Most people view the world as consisting of a large number of alternatives. Futures research evolved as a way of examining the alternative futures and identifying the most probable. Forecasting is designed to help decision making and planning in the present.
To handle the increasing variety and complexity of managerial forecasting problems, many forecasting techniques have been developed in recent years. Each has its special use, and care must be taken to select the correct technique for a particular application. The manager as well as the forecaster has a role to play in technique selection; and the better they understand the range of forecasting possibilities, the more likely it is that a company’s forecasting efforts will bear fruit.
The selection of a method depends on many factors—the context of the forecast, the relevance and availability of historical data, the degree of accuracy desirable, the time period to be forecast, the cost/ benefit (or value) of the forecast to the company, and the time available for making the analysis.
Forecasting is a statement pertaining to the future value of a variable of interest. Its crucial for good forecasting to be reliable, cost effective, simple and concise. Its very important for a forecast to be correct and that their be as few errors as possible.

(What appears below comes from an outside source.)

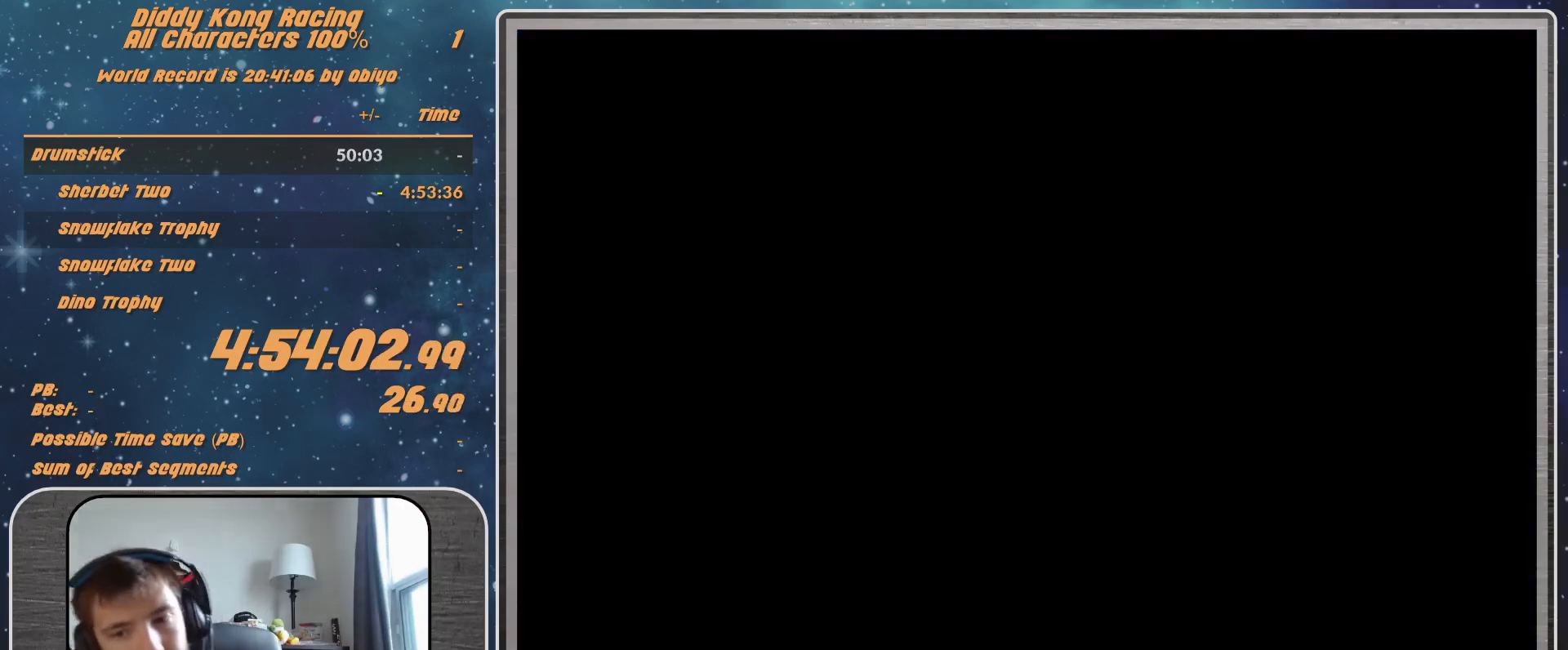
{"buttons": ["A"], "left_stick": "center", "events": [[33, "A", "up"], [133, "A", "down"], [200, "A", "up"], [367, "A", "down"], [433, "A", "up"], [500, "A", "down"]]}
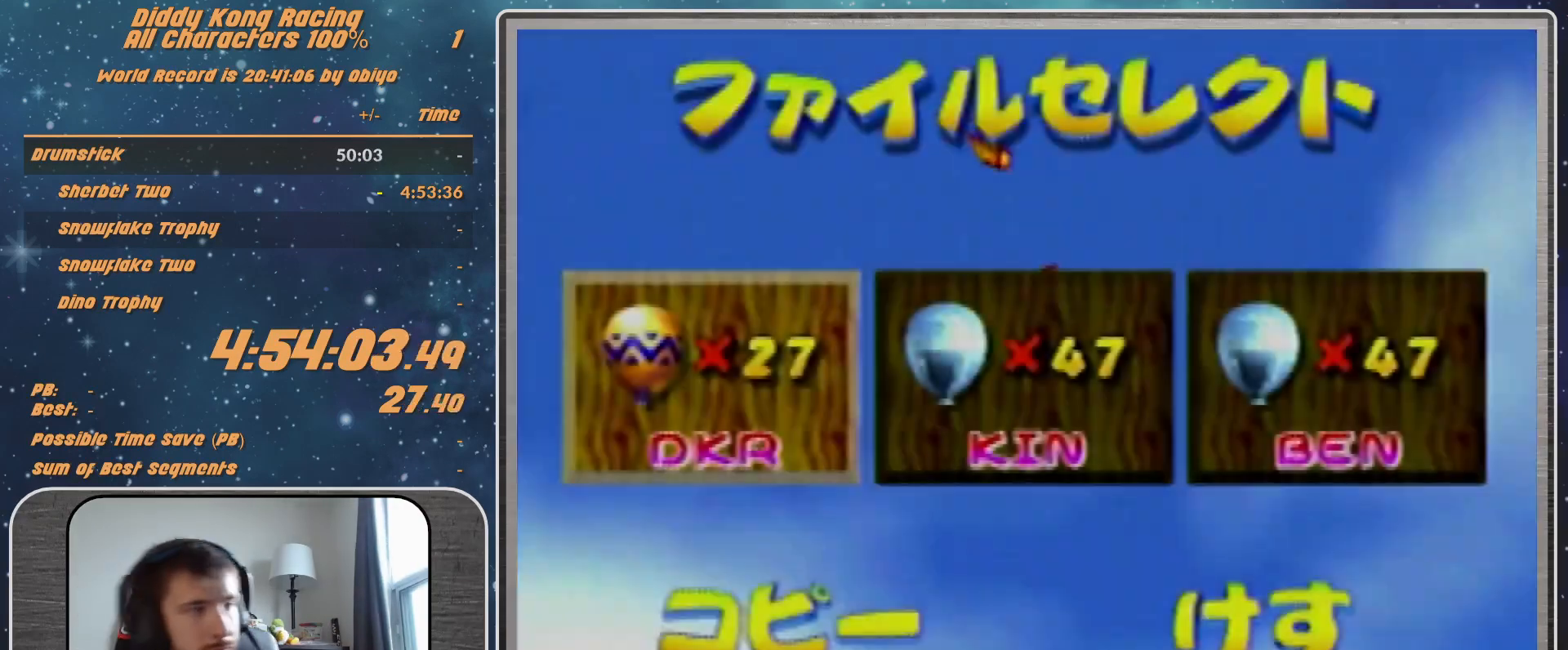
{"buttons": [], "left_stick": "center", "events": [[100, "A", "up"]]}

Of the four choices (simple moving average, weighted moving average, exponential smoothing, and single regression analysis), the weighted moving average is the most accurate, since specific weights can be placed in accordance with their importance. The other methods make assumptions, such as an average, straight line, or exponential curve. The weighted average may be modified to any form. If a long time span is taken, however, the weighted average can be cumbersome to use. In addition, as time periods pass, the user most likely would like to change the weights. This would add to the difficulty of using the techniques for a large number of applications such as forecasting demand for inventory items.